── Texte fourni ──

-Les résultats d’une étude commandée par le groupe HEM
-Dans le public, des têtes «bien pleines» mais pas toujours insérables.
-Le privé, un sésame parfois hors de prix
La réforme de l’enseignement supérieur n’a pas encore produit les effets escomptés. L’acquisition du savoir académique ne s’accompagne pas d’aptitudes comportementales, souvent décisives au recrutement
Les bacheliers sont mal orientés, l’enseignement supérieur public est toujours sur la sellette et le privé plus élitiste que jamais. C’est ce que fait ressortir l’enquête menée par le cabinet Argos (spécialisé en études et conseil en marketing), au sujet de la perception de l’offre de l’enseignement supérieur au Maroc. L’enquête a été réalisée sur un échantillon de 1155 avec 25 réunions groupes et 22 entretiens individuels approfondis auprès des professionnels dans plusieurs villes du pays. Lancée par HEM à l’occasion de son 25ème anniversaire. L’étude a concerné différentes cibles: bacheliers, parents d’élèves, étudiants, cadres, entreprises et leaders d’opinion. L’objectif étant de cerner la perception de l’offre de l’enseignement supérieur dans sa globalité et de retracer les besoins des entreprises en termes de formation et de ressources humaines. A l’issue de l’enquête, plusieurs constats alarmants. A commencer par les problèmes d’orientation.
Les bacheliers pour la grande majorité, sont mal orientés et ne commencent à y voir plus clair qu’une fois le cursus entamé. Ce qui se traduit souvent par un sentiment d’insatisfaction. «Il est surprenant de constater qu’un grand nombre d’entre eux pense déjà au marché du travail et sont prématurément soucieux de leur avenir», note Oumnia Ouazzani Benjelloun, administrateur directeur général du cabinet Argos. Le moment venu, l’insertion se fait difficilement du fait du décalage entre les attentes des recruteurs et le profil des candidats, mais aussi à cause du manque de lauréats conscients de leur statut de débutants.

───
── Données de travail ──

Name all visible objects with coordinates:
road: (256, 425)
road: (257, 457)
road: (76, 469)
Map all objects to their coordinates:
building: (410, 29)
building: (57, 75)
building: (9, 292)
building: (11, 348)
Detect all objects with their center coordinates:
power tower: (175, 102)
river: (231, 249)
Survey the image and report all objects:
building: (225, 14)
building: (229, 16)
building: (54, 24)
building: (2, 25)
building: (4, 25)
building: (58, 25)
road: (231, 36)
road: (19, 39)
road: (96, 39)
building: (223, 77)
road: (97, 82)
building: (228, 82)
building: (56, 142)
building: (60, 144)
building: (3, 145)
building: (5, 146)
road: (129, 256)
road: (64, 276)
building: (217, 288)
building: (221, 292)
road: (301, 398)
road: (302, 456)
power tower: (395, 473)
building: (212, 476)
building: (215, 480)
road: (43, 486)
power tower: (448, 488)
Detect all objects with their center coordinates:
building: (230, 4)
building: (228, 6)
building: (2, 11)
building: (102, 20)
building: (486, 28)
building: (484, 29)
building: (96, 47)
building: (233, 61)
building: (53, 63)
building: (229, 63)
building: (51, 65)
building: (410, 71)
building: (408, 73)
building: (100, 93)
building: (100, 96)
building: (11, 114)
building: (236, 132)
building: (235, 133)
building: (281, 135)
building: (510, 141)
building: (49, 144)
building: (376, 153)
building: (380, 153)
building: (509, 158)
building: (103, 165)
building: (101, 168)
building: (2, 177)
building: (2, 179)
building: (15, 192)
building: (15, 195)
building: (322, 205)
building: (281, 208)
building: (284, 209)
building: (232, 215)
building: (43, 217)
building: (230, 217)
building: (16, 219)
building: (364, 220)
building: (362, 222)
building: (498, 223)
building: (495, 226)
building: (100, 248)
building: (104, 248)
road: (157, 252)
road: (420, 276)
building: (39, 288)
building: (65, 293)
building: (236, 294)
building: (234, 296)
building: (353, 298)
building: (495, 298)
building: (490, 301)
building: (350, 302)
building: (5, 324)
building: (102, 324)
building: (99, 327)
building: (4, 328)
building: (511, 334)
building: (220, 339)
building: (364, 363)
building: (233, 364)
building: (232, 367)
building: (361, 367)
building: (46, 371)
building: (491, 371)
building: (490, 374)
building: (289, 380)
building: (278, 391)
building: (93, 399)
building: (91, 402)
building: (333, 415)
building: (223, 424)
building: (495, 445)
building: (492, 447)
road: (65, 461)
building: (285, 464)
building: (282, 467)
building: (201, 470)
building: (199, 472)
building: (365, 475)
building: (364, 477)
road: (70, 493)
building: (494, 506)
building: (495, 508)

───

#### Exercices
1. Recopiez mot pour mot les enregistrements, depuis leur début jusqu'à la ligne contenant « building: (229, 16) », celle-ci comprise.
2. Poursuivez le texte sur l'enquête consacrée à l'enseignement supérieur au Maroc à partir de l'endroit où il s'arrête.
Les enregistrements n'ont aucun lien avec le texte.

#### Résultats par tâche
1.
Name all visible objects with coordinates:
road: (256, 425)
road: (257, 457)
road: (76, 469)
Map all objects to their coordinates:
building: (410, 29)
building: (57, 75)
building: (9, 292)
building: (11, 348)
Detect all objects with their center coordinates:
power tower: (175, 102)
river: (231, 249)
Survey the image and report all objects:
building: (225, 14)
building: (229, 16)

2.
Traditionnellement, les bon éléments s’orientent vers les grandes écoles d’ingénieurs et de gestion ou encore la médecine alors que les élèves moyens (cas de la majorité) mal informés et profondément confus, optent sans grand effort de réflexion pour des écoles privées de gestion, même ceux provenant des filières scientifiques.
«L’orientation est un problème majeur auquel il n’est pas facile de trouver une solution», précise Hassan Sayegh directeur général adjoint d’HEM.
Les grandes écoles publiques jugées performantes par la quasi-totalité de l’échantillon, sont très sollicitées du fait qu’elles délivrent un diplôme étatique permettant aux lauréats l’accès à des postes dans le secteur public. On leur reconnaît aussi la qualité de l’enseignement et la qualité d’encadrement. Néanmoins, on leur reproche le caractère sélectif, le sureffectif dans certains établissements, mais surtout le manque d’interactivité avec le monde du travail.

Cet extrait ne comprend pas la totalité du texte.